En cette froide journée d’hiver à Séoul, les larmes de joie et les cris d’allégresse des Sud-Coréens résonnent dans les rues de la capitale. Ils saluent le vote historique du parlement qui vient de destituer le président Yoon Suk Yeol, suite à sa tentative avortée d’imposer la loi martiale dans le pays pour la première fois en plus de 40 ans. Retour sur une journée qui restera dans les annales de la démocratie coréenne.
Plus de 200 000 personnes rassemblées devant l’Assemblée nationale
Dès l’annonce du résultat du vote, qui a vu 204 députés se prononcer pour la destitution contre 85 voix, c’est l’euphorie dans les rangs des manifestants massés depuis le matin devant le parlement. Selon les estimations de la police, plus de 200 000 personnes s’étaient déplacées pour réclamer le départ de Yoon Suk Yeol. Alors que la nouvelle tombe, les chants et danses populaires explosent au son des tubes de K-pop qui passent en boucle sur les enceintes. Les protestataires s’étreignent et pleurent de bonheur.
« Je suis tellement heureuse que c’est difficile à mettre en mots, témoigne Yeo So-yeon, 31 ans. Si ça n’avait pas réussi ce soir, j’étais prête à revenir manifester chaque semaine. Il était crucial d’être présent pour ce moment si joyeux et historique. » Dans la foule compacte, où il devient difficile de se frayer un chemin, les gens agitent leurs bâtons lumineux, applaudissent et sautent sur place. L’hymne de la contestation « Into the New World » du girls band Girls’ Generation résonne.
« Quand la destitution a été proclamée, tout le monde s’est mis à pleurer »
« Au moment où la destitution a été officiellement annoncée, tout le monde a commencé à pleurer, moi y compris, raconte Seong Jeong-lim, un manifestant de 42 ans. Nous sommes les véritables maîtres de ce pays ! » À ses côtés, Choi Jung-ha, 52 ans, danse de joie : « N’est-ce pas incroyable que nous, le peuple, ayons réussi cela tous ensemble? »
L’ambiance est à la fête, comme lors d’un immense concert en plein air. Des airs de Noël se mêlent même aux slogans politiques. De nombreuses familles, venues avec leurs enfants en bas âge, savourent ce moment. « Je veux leur offrir un avenir meilleur, comme tous les parents, explique Kim Ji-woo en désignant ses jumeaux de 18 mois. J’espère qu’ils se souviendront d’avoir été les témoins de l’Histoire. »

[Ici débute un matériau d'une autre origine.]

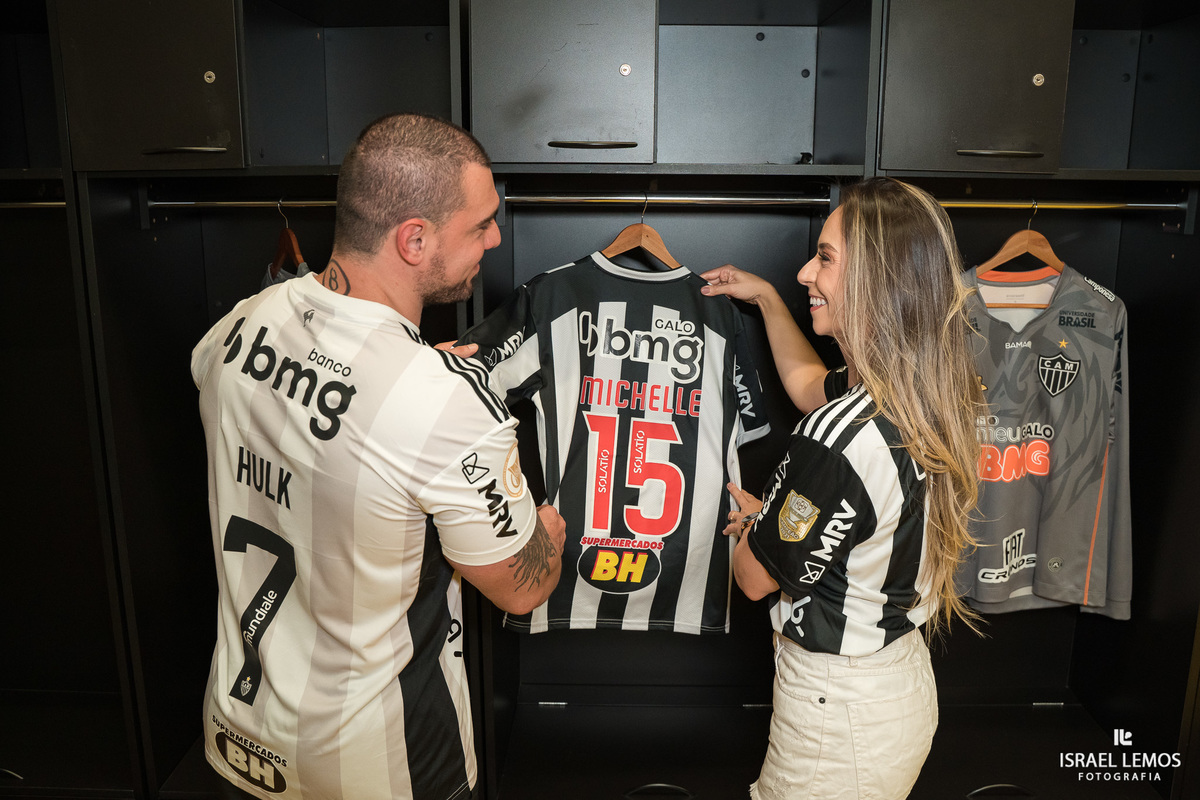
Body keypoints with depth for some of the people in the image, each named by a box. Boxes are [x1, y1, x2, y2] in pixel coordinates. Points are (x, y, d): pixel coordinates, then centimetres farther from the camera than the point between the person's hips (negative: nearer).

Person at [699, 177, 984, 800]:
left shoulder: (839, 438, -34)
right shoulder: (933, 396, -6)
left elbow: (756, 577, -18)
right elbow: (808, 384, 16)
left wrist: (750, 517, 2)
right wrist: (766, 298, 18)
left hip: (841, 712, -8)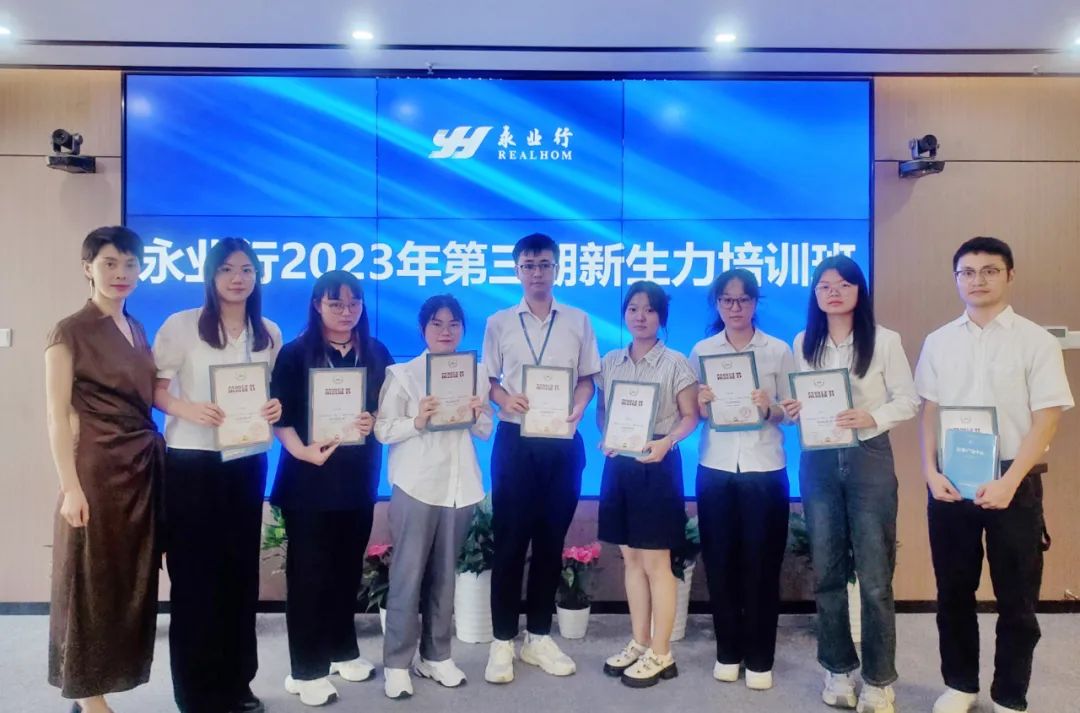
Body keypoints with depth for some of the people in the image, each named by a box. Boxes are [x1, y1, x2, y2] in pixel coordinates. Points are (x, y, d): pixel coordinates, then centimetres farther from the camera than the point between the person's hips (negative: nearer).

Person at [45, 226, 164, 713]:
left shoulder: (137, 330, 11)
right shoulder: (69, 332, -8)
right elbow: (58, 416, -11)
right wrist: (70, 487, -16)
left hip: (143, 467, 7)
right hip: (97, 468, -7)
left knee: (130, 578, 13)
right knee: (90, 580, 5)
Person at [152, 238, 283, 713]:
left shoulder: (270, 333, 7)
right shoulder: (181, 326, -5)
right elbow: (153, 389, -5)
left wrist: (275, 408, -6)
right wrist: (188, 410, -23)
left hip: (247, 463, 4)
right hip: (190, 462, -4)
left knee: (241, 570, 10)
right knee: (195, 573, 1)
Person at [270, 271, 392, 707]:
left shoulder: (376, 353, 5)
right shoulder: (296, 353, -5)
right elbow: (280, 416, -8)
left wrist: (373, 422, -11)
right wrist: (302, 451, -24)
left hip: (358, 476, 4)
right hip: (309, 477, -3)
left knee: (348, 567, 14)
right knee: (308, 571, 3)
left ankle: (342, 650, 32)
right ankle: (307, 669, 16)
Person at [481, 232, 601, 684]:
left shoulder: (578, 322, 7)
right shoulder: (499, 323, 5)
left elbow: (587, 379, 8)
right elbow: (488, 380, 6)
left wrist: (578, 408, -11)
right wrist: (505, 399, -15)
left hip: (562, 442, 1)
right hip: (515, 440, -1)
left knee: (551, 540, 9)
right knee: (509, 540, 2)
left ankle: (539, 636, 23)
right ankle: (503, 640, 15)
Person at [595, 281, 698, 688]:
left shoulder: (676, 364, -4)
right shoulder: (609, 362, 8)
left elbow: (690, 417, -5)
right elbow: (601, 410, 13)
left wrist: (666, 442, -22)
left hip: (657, 464, -5)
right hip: (618, 463, 5)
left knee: (656, 562, 0)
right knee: (631, 559, 13)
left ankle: (661, 654, 13)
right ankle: (639, 643, 26)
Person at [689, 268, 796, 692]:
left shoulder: (779, 350, 2)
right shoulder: (701, 350, 6)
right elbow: (692, 413, 9)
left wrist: (770, 409, -18)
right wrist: (702, 405, -13)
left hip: (764, 470, -1)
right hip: (715, 469, 2)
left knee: (762, 565, 5)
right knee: (719, 562, 7)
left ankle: (760, 658, 20)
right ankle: (727, 652, 25)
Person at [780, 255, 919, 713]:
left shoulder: (885, 341, -3)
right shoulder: (802, 343, 7)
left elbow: (909, 400, -3)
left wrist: (873, 418, -19)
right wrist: (790, 411, -8)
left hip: (869, 460, -3)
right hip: (817, 462, 3)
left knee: (875, 576, 0)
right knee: (827, 571, 10)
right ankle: (838, 668, 26)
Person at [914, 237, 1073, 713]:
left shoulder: (1036, 341, -4)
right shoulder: (939, 342, 5)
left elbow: (1046, 419, -8)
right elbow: (929, 413, 7)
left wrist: (1009, 481, -16)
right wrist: (931, 472, -5)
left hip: (1013, 485, -2)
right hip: (950, 483, 3)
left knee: (1017, 598, 8)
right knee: (953, 591, 12)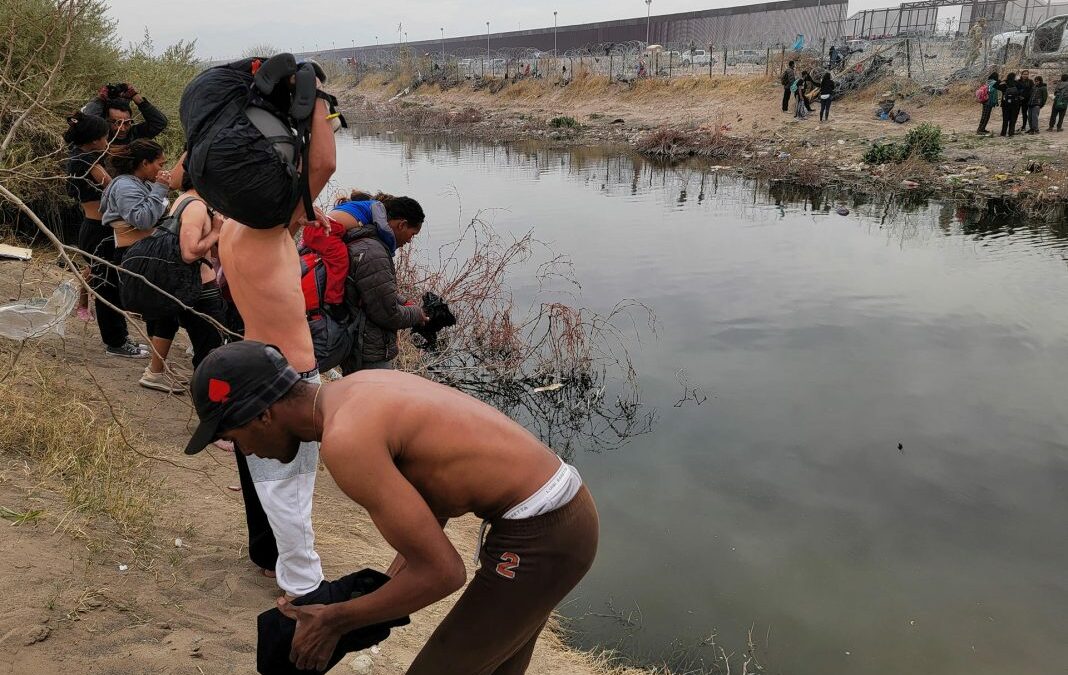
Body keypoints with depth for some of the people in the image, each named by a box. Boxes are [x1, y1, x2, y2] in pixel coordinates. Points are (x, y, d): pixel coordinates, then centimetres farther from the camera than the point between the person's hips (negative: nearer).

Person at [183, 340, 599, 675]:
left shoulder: (346, 442, -22)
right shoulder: (358, 391, 9)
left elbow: (442, 572, -18)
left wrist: (332, 621, -5)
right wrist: (385, 586, 15)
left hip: (540, 539, -9)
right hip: (564, 512, 9)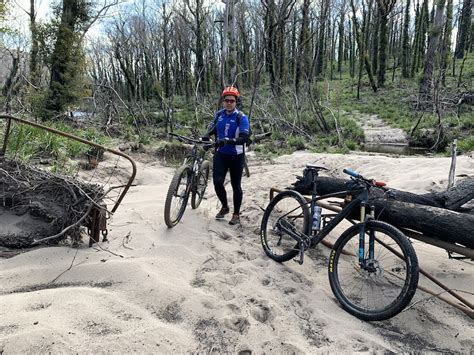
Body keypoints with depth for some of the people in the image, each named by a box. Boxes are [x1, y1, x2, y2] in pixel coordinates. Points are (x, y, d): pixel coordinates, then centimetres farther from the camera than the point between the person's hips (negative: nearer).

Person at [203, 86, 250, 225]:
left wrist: (228, 140, -38)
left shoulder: (241, 117, -12)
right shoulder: (219, 114, 3)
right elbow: (214, 128, 19)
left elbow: (244, 138, -23)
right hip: (220, 154, 3)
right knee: (217, 182, -6)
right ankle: (224, 207, 21)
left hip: (236, 156, -3)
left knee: (236, 185, 6)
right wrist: (207, 136, -1)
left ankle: (236, 214, 22)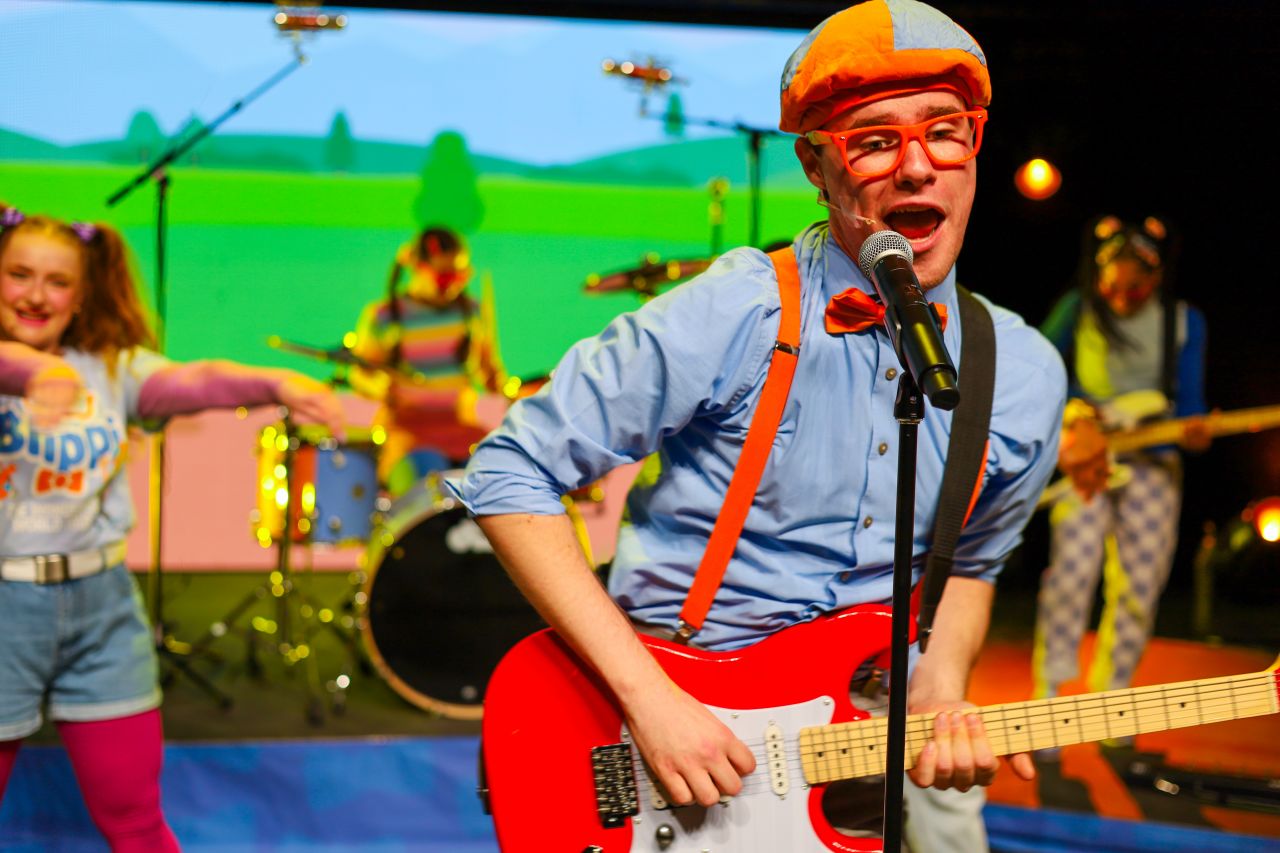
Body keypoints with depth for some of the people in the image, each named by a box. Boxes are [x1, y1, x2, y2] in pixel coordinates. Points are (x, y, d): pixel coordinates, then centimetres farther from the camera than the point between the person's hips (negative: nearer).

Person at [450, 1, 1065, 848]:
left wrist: (940, 692, -5)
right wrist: (647, 696, -17)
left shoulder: (1026, 374, 1)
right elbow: (510, 473, -12)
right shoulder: (730, 319, -14)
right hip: (675, 709, -4)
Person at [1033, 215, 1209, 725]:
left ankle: (1109, 700, 13)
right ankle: (1049, 693, -11)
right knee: (1074, 563, -17)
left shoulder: (1184, 322, 6)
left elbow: (1188, 400, 3)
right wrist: (1080, 414, -16)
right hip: (1085, 449, -2)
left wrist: (1192, 427, -19)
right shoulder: (1078, 309, 3)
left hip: (1152, 458, 2)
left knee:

Un vote serré qui a vu des députés de la majorité faire défection
Si l’opposition était unie derrière l’idée de destituer le président, le défi était de convaincre suffisamment d’élus du parti au pouvoir, le PPP de Yoon Suk Yeol, de voter en faveur de la motion. Il fallait en effet une majorité des deux tiers, soit 200 députés sur les 300 que compte l’Assemblée. Au final, 12 députés PPP semblent avoir fait défection pour permettre d’atteindre les 204 voix nécessaires.
« Il aurait été difficile pour les députés au pouvoir d’ignorer les appels de plus en plus nombreux venant de la population », analyse Lee Yong-ju, 55 ans, qui dit n’avoir jamais douté de l’issue. Cho Hyun-woo, venu spécialement de Busan dans le sud du pays, abonde : « C’était mon devoir de citoyen. Je n’ai pas eu à réfléchir à deux fois. »
La Cour constitutionnelle a maintenant 180 jours pour statuer
Si le parlement a voté la destitution, le feuilleton politique est loin d’être terminé pour autant. Conformément à la Constitution, le président Yoon Suk Yeol est pour l’instant suspendu de ses fonctions, le temps que la Cour constitutionnelle valide ou non ce vote. Les neuf juges qui la composent disposent d’un délai de 180 jours pour rendre leur décision, qui sera définitive et sans appel.
En attendant, c’est donc le Premier ministre Han Duck-soo qui assurera l’intérim à la tête de l’État. Mais en cette soirée historique, où la soif de démocratie l’a emporté sur une tentative de dérive autoritaire, les Sud-Coréens savourent leur victoire, durement acquise. Un nouveau chapitre s’ouvre pour le pays.